++++ Information given ++++

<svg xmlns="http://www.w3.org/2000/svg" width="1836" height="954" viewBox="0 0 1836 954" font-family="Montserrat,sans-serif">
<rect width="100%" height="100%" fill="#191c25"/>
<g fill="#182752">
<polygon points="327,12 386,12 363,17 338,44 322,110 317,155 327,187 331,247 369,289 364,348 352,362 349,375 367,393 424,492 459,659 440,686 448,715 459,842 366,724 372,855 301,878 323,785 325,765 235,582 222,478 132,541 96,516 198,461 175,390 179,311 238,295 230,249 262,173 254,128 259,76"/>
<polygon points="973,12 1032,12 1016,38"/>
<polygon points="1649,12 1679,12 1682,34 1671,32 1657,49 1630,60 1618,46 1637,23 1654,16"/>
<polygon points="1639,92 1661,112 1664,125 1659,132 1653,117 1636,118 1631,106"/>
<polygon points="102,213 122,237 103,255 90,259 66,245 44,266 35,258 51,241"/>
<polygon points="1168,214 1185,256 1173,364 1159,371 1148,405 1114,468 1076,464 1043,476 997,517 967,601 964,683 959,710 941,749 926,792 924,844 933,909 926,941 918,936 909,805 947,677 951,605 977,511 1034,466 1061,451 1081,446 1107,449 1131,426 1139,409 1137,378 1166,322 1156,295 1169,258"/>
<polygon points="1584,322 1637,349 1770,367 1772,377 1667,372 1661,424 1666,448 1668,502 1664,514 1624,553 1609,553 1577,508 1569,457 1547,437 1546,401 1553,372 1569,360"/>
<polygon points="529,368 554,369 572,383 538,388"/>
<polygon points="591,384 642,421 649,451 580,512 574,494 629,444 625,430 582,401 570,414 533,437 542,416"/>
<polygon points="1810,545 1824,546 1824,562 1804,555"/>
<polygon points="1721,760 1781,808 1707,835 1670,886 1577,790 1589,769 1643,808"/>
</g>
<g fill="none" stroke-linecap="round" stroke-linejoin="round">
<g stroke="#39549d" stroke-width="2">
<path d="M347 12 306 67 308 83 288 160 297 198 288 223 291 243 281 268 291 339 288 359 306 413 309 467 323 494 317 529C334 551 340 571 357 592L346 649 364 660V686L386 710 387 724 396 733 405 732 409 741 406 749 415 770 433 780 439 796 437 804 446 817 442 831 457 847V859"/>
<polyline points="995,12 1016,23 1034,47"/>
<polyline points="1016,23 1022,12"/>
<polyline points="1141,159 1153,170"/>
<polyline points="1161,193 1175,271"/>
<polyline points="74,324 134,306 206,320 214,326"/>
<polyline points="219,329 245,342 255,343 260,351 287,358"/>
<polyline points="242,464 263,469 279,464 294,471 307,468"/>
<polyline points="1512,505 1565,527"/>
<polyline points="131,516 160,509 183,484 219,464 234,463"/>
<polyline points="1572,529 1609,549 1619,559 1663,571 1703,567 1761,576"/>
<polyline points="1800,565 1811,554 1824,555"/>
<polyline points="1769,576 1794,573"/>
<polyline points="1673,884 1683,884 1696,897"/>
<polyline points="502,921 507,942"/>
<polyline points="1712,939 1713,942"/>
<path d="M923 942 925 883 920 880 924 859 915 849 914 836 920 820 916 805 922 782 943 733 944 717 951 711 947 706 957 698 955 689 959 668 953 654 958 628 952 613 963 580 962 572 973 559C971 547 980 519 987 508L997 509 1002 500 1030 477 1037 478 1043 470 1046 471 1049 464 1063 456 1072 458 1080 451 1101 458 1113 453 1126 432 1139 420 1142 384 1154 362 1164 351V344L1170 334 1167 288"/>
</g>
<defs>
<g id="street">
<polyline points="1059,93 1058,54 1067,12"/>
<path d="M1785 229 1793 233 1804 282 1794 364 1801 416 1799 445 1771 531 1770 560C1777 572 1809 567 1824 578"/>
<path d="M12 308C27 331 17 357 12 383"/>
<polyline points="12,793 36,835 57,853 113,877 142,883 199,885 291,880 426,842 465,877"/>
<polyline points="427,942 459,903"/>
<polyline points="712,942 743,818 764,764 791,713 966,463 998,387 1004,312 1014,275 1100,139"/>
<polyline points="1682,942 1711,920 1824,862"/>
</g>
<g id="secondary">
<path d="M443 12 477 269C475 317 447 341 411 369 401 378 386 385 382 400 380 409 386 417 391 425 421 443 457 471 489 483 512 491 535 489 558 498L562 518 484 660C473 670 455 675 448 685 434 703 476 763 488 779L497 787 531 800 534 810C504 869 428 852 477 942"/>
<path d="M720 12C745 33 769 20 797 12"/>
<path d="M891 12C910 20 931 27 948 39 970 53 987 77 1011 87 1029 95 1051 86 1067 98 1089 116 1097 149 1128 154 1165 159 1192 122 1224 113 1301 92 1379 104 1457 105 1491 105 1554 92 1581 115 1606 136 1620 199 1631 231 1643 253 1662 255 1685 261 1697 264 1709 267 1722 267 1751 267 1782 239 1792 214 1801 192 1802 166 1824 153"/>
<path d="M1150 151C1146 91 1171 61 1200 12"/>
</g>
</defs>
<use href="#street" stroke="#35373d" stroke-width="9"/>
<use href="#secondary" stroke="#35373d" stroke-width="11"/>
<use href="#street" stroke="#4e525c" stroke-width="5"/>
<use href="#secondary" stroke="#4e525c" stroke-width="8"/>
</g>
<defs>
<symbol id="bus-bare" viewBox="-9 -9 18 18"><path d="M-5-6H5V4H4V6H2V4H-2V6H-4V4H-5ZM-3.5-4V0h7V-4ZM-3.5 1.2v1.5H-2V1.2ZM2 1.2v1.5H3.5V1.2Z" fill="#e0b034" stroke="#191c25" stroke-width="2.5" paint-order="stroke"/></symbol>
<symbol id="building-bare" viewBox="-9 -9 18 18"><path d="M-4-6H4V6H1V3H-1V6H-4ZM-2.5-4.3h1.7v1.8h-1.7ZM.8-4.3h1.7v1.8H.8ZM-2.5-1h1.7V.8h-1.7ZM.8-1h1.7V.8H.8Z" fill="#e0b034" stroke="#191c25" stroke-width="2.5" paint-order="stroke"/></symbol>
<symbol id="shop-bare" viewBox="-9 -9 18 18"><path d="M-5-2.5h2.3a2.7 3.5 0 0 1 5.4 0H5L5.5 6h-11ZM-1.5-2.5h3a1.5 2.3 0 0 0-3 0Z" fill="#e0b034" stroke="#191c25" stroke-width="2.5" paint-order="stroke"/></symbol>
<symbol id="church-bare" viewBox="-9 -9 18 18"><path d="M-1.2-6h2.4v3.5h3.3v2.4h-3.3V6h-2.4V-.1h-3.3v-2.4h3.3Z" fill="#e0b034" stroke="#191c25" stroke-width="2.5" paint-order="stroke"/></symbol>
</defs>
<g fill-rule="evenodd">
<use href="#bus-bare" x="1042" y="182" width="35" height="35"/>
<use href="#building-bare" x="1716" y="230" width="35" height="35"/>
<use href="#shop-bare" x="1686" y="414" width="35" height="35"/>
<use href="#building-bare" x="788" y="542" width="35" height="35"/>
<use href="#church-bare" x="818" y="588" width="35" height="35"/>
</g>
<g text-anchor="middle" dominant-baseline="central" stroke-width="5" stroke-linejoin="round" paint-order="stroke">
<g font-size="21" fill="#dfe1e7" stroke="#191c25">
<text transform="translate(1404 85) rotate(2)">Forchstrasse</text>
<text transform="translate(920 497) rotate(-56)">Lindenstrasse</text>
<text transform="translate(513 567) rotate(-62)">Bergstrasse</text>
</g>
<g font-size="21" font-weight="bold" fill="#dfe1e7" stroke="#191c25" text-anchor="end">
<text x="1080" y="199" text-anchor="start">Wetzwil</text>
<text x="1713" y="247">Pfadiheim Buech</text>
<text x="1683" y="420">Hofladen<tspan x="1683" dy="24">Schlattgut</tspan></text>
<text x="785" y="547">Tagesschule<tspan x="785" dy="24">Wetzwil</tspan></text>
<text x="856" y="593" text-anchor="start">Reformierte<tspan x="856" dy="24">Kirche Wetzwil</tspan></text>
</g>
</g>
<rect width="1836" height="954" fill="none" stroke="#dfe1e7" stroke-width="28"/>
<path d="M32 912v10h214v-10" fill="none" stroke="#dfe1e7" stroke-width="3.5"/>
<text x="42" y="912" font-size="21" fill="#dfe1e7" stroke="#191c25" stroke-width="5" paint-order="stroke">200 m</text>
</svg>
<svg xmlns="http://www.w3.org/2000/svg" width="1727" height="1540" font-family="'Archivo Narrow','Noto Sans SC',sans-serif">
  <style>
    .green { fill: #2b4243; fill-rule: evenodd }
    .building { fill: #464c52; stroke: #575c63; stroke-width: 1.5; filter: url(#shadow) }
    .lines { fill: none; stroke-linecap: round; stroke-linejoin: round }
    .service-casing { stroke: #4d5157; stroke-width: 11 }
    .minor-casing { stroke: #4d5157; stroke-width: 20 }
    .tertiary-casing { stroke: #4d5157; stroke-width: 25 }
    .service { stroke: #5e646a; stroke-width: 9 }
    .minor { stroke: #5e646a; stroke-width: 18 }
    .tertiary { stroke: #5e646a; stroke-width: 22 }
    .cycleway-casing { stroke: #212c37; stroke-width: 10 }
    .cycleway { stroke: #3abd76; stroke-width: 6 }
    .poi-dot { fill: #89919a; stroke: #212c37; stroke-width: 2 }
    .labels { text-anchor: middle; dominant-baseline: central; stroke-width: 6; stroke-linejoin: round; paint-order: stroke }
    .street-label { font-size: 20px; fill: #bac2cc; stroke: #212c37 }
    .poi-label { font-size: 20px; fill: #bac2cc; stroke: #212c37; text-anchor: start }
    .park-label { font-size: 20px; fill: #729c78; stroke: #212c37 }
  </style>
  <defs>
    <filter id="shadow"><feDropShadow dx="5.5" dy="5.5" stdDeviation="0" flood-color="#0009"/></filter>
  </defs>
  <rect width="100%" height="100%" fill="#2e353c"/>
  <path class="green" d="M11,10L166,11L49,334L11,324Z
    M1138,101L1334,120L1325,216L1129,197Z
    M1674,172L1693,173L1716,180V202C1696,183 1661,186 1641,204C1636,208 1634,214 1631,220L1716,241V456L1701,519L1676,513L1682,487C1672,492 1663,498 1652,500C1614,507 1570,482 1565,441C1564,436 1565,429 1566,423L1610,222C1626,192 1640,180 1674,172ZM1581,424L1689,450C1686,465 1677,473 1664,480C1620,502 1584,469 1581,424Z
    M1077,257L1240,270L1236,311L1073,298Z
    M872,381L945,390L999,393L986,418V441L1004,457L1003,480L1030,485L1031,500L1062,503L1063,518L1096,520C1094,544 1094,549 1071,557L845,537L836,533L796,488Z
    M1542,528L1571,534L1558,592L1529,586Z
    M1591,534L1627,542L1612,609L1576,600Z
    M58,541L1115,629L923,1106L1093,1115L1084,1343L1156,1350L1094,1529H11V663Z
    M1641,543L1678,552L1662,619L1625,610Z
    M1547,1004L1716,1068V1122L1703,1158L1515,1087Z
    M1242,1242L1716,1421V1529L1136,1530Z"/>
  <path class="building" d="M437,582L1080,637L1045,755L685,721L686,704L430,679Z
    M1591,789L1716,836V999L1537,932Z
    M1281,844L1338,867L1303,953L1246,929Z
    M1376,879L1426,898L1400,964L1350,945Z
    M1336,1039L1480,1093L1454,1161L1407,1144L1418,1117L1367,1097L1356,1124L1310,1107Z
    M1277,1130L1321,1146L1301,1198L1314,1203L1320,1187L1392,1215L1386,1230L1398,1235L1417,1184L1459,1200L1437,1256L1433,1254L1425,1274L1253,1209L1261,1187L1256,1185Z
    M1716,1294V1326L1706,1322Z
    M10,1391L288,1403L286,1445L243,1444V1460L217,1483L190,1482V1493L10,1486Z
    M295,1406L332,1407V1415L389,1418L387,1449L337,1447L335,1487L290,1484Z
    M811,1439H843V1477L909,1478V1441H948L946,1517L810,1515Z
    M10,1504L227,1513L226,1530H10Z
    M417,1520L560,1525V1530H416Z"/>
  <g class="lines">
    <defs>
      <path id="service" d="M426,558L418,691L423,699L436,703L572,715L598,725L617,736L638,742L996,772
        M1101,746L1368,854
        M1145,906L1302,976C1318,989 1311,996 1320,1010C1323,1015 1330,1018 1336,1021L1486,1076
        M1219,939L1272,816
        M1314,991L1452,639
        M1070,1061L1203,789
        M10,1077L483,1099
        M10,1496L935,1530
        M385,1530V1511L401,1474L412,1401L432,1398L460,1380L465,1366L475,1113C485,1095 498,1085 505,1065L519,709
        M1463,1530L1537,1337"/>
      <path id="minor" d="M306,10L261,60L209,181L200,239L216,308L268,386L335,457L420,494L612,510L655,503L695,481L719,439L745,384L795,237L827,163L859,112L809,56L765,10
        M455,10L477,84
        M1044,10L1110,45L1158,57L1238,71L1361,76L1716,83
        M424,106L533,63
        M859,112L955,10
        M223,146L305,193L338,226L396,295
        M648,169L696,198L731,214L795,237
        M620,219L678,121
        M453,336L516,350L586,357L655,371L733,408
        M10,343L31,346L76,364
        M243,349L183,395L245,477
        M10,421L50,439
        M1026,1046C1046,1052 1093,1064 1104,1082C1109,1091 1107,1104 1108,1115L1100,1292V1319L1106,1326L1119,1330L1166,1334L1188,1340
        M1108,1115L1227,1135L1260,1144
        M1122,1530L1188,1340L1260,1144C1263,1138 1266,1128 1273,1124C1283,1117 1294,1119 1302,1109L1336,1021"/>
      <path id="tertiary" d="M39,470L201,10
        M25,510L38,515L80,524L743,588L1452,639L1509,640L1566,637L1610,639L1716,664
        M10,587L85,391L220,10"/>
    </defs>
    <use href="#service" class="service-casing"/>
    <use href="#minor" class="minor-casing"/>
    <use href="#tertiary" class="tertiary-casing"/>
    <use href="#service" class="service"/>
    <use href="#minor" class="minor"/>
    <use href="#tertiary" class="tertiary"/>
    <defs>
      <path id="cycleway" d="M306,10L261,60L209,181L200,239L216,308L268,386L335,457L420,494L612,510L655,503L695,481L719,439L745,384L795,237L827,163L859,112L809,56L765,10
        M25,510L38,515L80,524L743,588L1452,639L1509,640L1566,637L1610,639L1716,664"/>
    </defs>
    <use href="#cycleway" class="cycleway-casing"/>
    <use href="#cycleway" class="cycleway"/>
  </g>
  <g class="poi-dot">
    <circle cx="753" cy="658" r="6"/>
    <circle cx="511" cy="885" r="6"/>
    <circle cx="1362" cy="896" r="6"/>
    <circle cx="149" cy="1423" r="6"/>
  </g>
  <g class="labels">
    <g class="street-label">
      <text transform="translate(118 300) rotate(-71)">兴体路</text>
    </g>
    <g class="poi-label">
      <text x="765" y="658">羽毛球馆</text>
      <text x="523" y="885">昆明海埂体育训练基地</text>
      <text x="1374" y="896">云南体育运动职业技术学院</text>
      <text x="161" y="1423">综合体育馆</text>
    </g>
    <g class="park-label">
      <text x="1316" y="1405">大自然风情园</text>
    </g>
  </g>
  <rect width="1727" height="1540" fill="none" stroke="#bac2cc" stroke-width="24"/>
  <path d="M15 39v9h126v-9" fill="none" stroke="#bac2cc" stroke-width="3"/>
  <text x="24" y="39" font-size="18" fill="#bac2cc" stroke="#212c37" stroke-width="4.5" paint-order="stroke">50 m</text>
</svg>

++++

What you need to do:
Using the listing above, say how many of its lines include "labels", offering nothing besides the number.

Output of the exercise:
2